Statistics Canada figures from 2013-14 show Ontario outstripped all other provinces with 43.8 per cent of criminal proceedings being pulled before they were heard.

Just last month, the Ontario Crown Attorneys Association estimated there are currently about 6,000 criminal cases that could see charges stayed or withdrawn. It blames a shortage of judges, prosecutors and court space.

'Why should I be in financial disarray for the next 30 years trying to pay back what I owe, that I had to borrow to get my freedom?' - Collin Fitzgerald

Hillier said much of the attention has been focused on people stuck in the system awaiting trial, but little is being said about those who've already been through the wringer.

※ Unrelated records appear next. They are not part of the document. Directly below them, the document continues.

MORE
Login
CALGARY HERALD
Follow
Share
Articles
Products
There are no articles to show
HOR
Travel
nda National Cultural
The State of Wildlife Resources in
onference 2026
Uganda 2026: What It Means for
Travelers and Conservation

"At the present time, the only remedy or avenue is to go back into the very system — to try to seek a remedy in the courts, compensation through the court," he said. People who feel they've been wronged by the criminal justice system can seek remedy through lawsuits.

Fitzgerald's case warrants a specific review of what happened and what went wrong with the prosecution, Hillier said.

Both the OPP and the Ontario Attorney General's office declined requests by CBC News for interviews, but a spokesman for the Attorney General's department stood by the prosecutor's decision to maintain the charges.

Part of the problem, Hillier believes, involves the fact that police in Ontario, unlike some other provinces, have more freedom to lay charges without the supervision of the Crown.

Veteran says he was harassed by Ontario police2:04

Wounded Warriors Canada, which helps organize services for vet with PTSD, has been trying to help Fitzgerald with housing options, getting him a place where he can visit with his daughter, but help with legal bills is outside the organization's mandate.

Executive director Scott Maxwell said they've had pleas from other veterans who have faced legal trouble, but he said Fitzgerald's is a unique case that warrants attention.  

"The time to get engaged — through the public and anybody who wants to help — is right now," he said.